The comics that were published at the time, like Asterix, were really funny for those who were in school at the time. Having to do six or seven years or Latin, which I had to do and my parents had to do, which everybody had to do up to my generation, all of Asterix's humor was from having had endless classes of Latin, your declensions, your this and your that, all the words that end in ix. Having to read these really boring texts in Latin. It's kind of lost on modern French kids who don't do Latin anymore. It would be very hard to make it as funny for contemporary audience who don't know what Latin is, let alone Cleopatra or Alexander the Great.

In Fred, The Raft Of the Medusa, it's a painting by [Théodore] Géricault that every French kid knows. So it was useful to put that in the index.

SPURGEON: Were you able to work with him at all, given the length of the publishing process? He died just last year.

MOULY: Yeah, he did. I met him when two years ago my husband Art was the Angouleme grand master. At Angouleme there was a show of Art's work for the whole duration and there was also a show of Fred. I was able to say, like every French person around him, "Oh, master... you so inspire me!" He was a very, very sweet person. You can see in his work that he's a very generous and warm and funny man somehow. I think it's in the work. He was very happy... he was working on the last Philémon, and there were some Canadian people putting in a bid to work on a film of Philémon.

He didn't speak a word of English, but he was flattered that Art liked his work and that I liked his work. He got a lot of positive feedback before his untimely death. But no, the publication is after... he's not here to see it. I'm in touch with his son. He's very happy to see it.

imageSPURGEON: Can you tell when you put something out if it's hitting with audiences? Do you have specific hopes for this one?

MOULY: Here, I wanted to make this happen and do it right. That's why it took so long. You're right in that when we launched TOON books, a while back now -- they first came out in 2008 and we started in 2007; I laid it out as a program in 1998 -- we were specifically directing it to learn to read with comics and a specific age group. It wasn't a good time to do everything at once. Now that we have a solid foundation with the TOON Books, [we can do] the new line of TOON Graphics. This is obviously for a kid that knows how to read. This isn't easy-to-read. The TOON Graphics are not easy-to-read comics. Now we have an established set-up.

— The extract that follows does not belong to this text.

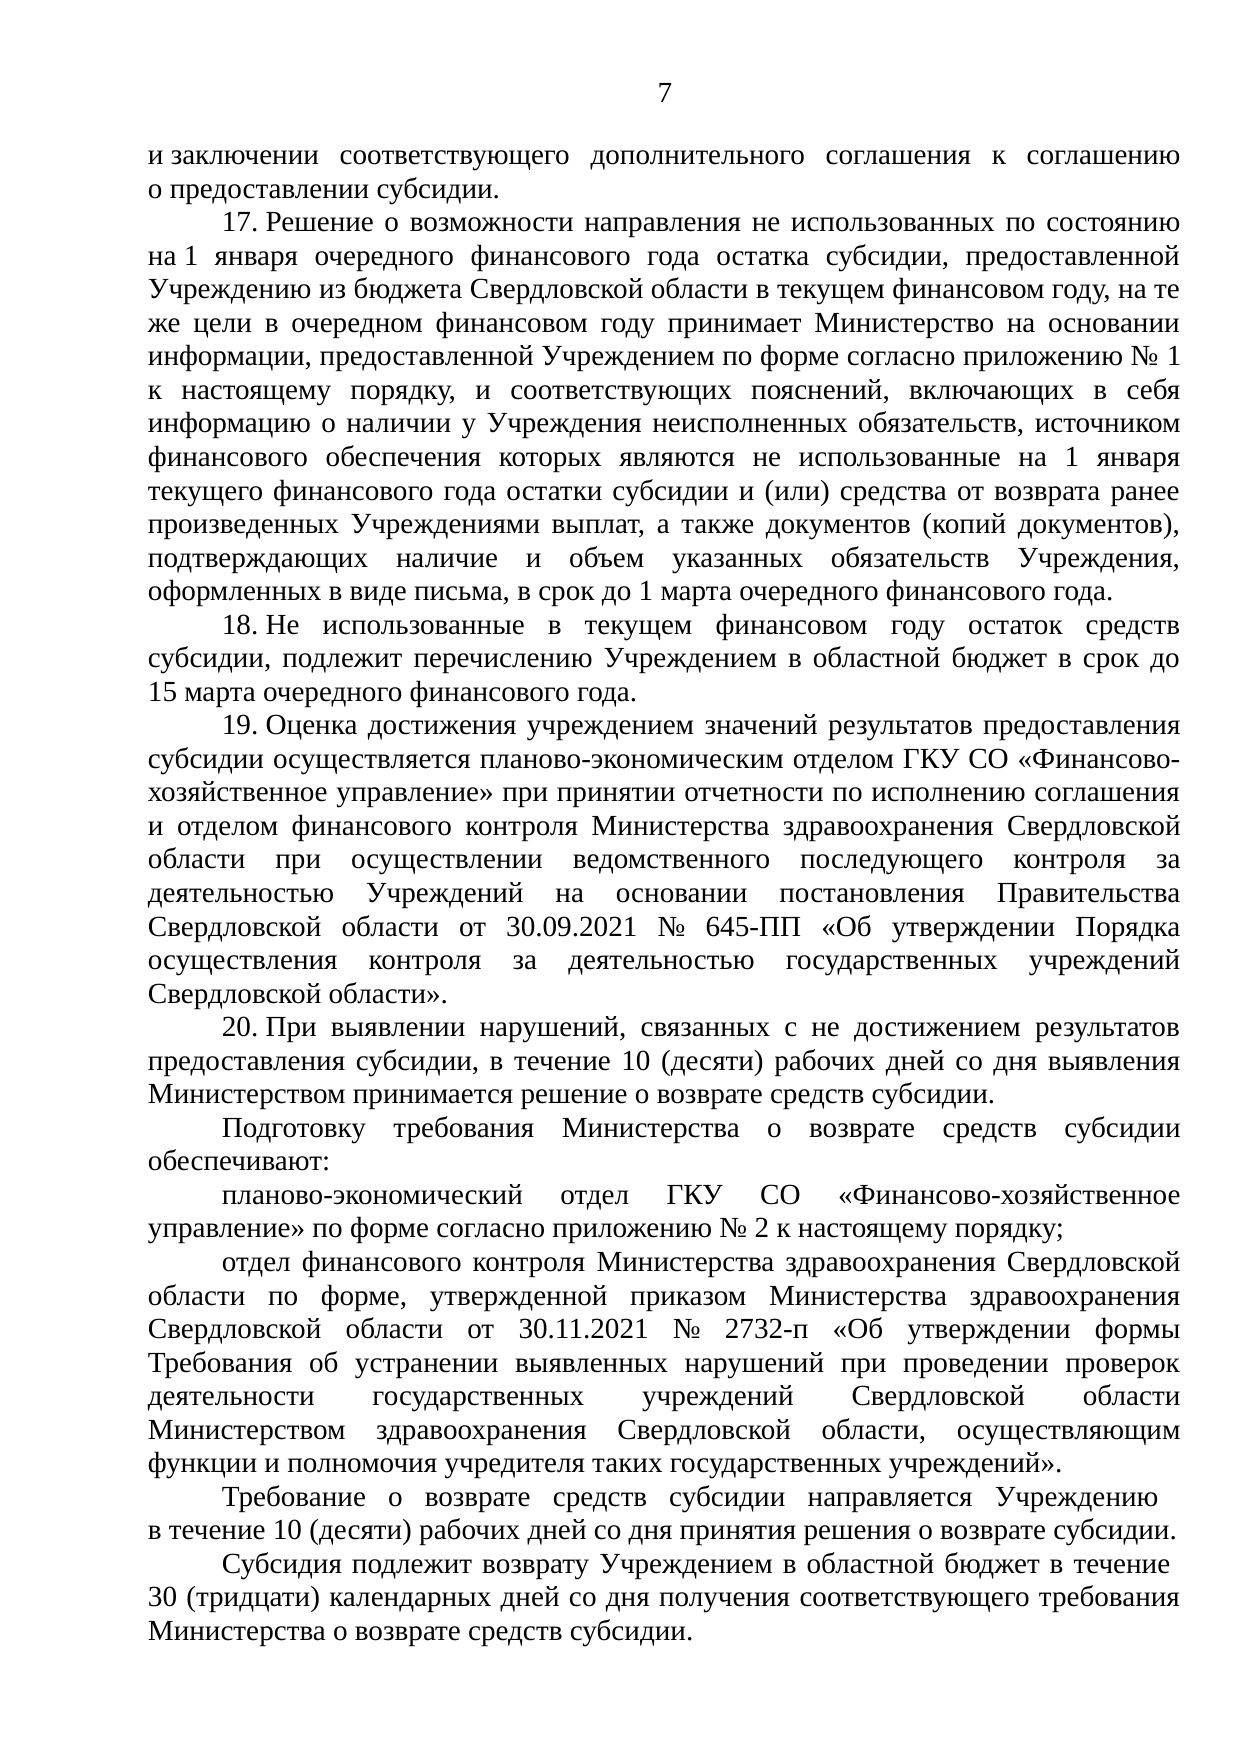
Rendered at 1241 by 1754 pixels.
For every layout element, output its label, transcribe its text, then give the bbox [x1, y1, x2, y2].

I wanted to make sure it would find an audience of young people, not just collectors. That's one of the things that I think is too bad. There are so many great comics being republished these days, but often it's not finding a kids audience. It's for the collectors. The books are too expensive; they're not necessarily in a format... libraries can't buy everything. We did The Toon Treasury Of Classic Children's Comics because there's a lot of great material that exists, but it seems like two parallel tracks that seldom do meet: the collector's item, the fan, that tends to be an adult, that leaves it on his shelf, and the kids stuff.

I wanted to do a book that would be alive for kids, that they wouldn't wait until they were an adult to discover.


* Cast Away On The Letter A: A Philemon Adventure, Fred, TOON, hardcover, 48 pages, 9781935179634, September 2014, $16.95.